Welcome to Rodrigo’s new journey as a licensed real estate agent! This is the first in a series of ten posts and podcast episodes documenting the first 100 days of a new agent.
Although it wasn’t the most exciting ten days of his life, there’s a lot of administrative tasks he took care of – and lots of things he paid for.
Why become an agent?
Rodrigo works primarily as a real estate investor with his company, Asheville Cash Buyers, where their mission is “helping you take the next best step.” Like many businesses in 2020, COVID-19 shifted their business model. Rodrigo and Nolan took time to examine their systems and procedures. Looking at the numbers, he saw they had lots of leads with only a few sales. During that time of examination, he reached out to clients and friends to truly ascertain what is of value to them.
For Rodrigo, one key question that arose was, “what does it take to be a good agent?” That investigation led to him wanting to become an agent. In this role, he can serve as an additional resource for people looking to sell their homes.
Becoming an NC real estate agent by the numbers
The number of hoops to jump through and time investment to get licensed surprised Rodrigo. He estimates he invested over 170 hours in the classroom, with lots of tasks to check off the list. He has interviewed many agents on the podcast, and knows you don’t make money right away. How much money did he spend? Here’s the breakdown:
- Pre-licensing class: $495, 75 hours
- Test: $165 (if you can pass on the first time, great! Rodrigo took it three times) 2-hour test, plus studying time
- Post-licensing class: $249 x 3 classes, 30 hours each + $50 textbook
- Board of realtors membership: $300 to apply, $575/year (costs vary, he chose Hendersonville board)

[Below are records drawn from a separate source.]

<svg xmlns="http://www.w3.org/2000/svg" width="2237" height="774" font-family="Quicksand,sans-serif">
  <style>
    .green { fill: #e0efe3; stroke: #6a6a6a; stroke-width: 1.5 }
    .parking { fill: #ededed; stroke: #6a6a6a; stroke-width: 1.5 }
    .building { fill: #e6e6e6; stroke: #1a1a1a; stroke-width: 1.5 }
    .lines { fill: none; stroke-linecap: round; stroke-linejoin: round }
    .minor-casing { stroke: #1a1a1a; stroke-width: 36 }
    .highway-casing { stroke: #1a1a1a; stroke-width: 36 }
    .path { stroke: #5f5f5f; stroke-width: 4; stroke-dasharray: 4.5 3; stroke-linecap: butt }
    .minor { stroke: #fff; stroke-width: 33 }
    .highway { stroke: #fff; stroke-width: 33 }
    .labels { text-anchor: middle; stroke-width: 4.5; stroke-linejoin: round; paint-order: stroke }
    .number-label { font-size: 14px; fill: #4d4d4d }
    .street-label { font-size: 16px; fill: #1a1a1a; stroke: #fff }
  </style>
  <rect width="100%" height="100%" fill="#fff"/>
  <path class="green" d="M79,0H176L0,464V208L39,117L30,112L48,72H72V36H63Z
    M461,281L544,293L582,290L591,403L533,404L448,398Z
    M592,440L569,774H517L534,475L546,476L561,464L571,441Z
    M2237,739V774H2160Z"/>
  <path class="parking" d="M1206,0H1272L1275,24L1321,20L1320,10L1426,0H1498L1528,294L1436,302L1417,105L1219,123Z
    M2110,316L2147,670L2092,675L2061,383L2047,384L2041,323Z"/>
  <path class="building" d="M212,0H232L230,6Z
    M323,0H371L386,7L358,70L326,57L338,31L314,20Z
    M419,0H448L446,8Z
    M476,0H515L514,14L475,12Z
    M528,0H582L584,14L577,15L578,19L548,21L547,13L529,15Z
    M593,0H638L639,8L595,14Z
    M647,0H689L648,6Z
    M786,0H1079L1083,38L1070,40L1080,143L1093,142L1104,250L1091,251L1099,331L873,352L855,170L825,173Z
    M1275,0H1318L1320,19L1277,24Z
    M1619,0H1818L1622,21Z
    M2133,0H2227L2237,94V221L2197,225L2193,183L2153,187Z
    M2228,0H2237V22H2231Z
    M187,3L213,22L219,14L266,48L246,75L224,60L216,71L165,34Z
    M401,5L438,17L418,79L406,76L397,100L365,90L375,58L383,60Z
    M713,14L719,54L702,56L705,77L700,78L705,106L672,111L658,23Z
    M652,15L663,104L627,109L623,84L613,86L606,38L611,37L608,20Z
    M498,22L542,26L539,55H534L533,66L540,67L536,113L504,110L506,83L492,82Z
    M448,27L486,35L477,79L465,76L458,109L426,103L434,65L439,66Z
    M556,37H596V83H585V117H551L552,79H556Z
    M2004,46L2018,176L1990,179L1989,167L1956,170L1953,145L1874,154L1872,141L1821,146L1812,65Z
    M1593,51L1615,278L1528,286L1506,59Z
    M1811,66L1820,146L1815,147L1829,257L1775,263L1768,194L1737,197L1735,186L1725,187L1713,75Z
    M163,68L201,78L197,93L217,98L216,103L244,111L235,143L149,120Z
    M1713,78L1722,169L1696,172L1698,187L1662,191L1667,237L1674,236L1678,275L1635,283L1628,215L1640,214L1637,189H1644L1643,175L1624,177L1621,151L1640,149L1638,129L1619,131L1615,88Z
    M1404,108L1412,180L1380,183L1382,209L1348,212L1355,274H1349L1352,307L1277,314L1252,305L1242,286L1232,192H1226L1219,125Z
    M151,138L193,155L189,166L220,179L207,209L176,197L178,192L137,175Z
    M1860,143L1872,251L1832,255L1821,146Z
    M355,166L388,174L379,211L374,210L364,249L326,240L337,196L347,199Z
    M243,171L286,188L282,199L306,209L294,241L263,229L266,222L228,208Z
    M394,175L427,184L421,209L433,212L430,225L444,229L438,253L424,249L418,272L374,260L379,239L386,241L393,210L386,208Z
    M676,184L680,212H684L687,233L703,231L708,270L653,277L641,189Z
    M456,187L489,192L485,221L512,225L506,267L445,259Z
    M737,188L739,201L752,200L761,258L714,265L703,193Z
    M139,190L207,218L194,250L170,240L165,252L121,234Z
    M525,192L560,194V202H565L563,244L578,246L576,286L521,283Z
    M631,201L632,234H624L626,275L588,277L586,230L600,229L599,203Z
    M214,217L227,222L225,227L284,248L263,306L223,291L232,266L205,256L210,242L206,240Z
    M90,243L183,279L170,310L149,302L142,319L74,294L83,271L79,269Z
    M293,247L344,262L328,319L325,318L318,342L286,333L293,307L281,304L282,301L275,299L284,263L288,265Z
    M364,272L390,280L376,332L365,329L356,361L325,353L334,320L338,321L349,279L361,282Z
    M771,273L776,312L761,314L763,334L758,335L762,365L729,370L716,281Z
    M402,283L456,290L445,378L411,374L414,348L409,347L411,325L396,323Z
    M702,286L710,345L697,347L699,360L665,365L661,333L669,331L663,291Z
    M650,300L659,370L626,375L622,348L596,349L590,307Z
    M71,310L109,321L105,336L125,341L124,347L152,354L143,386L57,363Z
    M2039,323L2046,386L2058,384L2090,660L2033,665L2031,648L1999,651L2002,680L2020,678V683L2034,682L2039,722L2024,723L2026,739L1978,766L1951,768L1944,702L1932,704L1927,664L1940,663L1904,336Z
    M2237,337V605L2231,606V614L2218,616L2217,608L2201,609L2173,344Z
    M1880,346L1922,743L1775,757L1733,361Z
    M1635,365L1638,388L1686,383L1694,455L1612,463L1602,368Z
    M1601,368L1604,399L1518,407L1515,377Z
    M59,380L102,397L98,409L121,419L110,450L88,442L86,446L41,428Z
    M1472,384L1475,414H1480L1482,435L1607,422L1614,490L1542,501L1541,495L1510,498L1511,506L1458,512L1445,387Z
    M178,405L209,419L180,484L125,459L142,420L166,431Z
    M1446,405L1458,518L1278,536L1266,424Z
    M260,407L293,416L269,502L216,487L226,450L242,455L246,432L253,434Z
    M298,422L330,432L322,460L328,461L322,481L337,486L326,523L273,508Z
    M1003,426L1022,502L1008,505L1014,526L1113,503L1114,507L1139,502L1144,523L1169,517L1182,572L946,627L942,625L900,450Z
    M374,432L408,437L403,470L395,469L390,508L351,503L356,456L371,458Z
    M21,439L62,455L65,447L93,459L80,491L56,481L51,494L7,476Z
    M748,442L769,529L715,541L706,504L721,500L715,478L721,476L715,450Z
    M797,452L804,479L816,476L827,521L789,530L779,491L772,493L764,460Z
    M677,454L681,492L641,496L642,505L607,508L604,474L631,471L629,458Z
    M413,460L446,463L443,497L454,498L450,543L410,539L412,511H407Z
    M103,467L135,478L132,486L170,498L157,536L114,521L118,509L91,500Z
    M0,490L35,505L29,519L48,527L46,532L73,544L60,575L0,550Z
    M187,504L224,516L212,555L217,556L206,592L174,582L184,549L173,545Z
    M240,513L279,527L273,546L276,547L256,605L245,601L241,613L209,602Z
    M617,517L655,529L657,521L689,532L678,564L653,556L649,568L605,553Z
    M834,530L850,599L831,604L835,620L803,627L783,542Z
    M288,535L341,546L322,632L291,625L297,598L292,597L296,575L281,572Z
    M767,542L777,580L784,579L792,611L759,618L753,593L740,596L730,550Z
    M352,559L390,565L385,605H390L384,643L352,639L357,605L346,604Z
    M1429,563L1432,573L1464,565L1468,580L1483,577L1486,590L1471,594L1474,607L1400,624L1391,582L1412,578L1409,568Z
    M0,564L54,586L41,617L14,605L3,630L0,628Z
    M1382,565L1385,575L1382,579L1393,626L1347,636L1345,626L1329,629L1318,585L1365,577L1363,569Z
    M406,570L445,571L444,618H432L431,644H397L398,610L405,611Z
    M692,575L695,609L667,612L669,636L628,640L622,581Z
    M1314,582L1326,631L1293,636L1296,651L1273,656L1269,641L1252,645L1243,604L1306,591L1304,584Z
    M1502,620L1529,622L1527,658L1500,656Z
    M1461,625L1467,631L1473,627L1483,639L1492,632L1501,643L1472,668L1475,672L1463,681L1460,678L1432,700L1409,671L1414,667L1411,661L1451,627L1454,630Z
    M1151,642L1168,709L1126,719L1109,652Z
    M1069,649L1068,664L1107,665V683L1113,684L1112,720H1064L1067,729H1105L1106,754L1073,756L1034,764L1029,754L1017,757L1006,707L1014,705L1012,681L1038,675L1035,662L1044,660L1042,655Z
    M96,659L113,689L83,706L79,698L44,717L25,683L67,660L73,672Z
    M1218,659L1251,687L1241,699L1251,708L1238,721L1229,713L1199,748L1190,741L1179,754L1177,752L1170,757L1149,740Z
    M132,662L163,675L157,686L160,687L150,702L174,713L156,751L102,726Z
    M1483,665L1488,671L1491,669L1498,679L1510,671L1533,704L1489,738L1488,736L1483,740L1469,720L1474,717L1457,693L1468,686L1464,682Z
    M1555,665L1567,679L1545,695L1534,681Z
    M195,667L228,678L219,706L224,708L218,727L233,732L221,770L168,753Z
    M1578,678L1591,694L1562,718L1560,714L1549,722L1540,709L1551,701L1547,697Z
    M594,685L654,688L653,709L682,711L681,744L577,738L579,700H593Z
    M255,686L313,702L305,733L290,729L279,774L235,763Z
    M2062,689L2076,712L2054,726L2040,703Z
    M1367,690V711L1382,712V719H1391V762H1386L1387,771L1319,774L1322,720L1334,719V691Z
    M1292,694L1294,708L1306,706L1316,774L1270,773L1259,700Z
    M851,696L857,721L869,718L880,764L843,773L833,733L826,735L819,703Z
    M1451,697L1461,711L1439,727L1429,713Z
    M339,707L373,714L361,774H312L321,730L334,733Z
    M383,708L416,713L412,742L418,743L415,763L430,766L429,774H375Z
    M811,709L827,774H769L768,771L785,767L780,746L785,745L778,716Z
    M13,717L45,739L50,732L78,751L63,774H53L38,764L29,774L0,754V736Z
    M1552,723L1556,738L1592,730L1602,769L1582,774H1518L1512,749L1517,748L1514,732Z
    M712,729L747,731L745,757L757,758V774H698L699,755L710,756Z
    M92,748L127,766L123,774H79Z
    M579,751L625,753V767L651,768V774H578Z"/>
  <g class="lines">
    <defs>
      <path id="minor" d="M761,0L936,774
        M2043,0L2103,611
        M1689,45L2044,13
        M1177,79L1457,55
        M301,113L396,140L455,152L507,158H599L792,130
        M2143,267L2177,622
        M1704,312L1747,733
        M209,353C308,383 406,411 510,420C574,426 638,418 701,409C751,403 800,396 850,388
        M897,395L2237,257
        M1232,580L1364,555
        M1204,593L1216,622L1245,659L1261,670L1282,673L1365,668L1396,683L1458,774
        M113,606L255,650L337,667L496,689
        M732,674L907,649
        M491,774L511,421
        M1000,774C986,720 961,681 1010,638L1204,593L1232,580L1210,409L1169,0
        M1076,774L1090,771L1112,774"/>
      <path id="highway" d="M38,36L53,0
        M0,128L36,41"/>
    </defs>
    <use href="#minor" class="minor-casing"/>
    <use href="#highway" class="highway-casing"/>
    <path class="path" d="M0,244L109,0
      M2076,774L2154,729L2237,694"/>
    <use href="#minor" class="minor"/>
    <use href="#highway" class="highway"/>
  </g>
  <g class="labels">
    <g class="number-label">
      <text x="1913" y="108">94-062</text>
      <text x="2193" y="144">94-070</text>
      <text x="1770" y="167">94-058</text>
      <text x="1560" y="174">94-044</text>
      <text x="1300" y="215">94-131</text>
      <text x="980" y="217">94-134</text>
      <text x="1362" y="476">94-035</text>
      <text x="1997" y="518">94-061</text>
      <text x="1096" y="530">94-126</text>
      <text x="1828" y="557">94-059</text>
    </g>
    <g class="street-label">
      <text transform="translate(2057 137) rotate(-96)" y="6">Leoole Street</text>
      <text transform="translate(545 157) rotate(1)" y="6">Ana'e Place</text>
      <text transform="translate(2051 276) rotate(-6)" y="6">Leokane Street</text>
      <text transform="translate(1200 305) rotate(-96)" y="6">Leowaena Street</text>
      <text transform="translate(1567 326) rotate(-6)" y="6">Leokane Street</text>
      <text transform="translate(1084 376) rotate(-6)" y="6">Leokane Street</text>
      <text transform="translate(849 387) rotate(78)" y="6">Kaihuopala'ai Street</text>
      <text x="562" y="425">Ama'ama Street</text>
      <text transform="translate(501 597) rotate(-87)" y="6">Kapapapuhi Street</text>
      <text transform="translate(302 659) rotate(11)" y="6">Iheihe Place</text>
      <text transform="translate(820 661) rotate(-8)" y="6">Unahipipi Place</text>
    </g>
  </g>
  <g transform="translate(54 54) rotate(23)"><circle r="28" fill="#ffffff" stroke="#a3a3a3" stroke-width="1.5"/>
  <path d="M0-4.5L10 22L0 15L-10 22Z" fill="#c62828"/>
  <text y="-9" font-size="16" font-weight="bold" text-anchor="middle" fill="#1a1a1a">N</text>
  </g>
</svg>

- MLS fee: $600 + $75/month (Rodrigo hasn’t gotten this yet)
- National Association of Realtors membership: $390
That’s all before selling ONE home.
Where to hang your license?
Rodrigo chose to work for the Keller Williams office in downtown Asheville. He interviewed at a few offices and believes they were all good options. He made the decision due to Keller Williams’ technology background and variety of training resources. Ultimately, it’s a personal decision that each agent makes based on what’s important to them.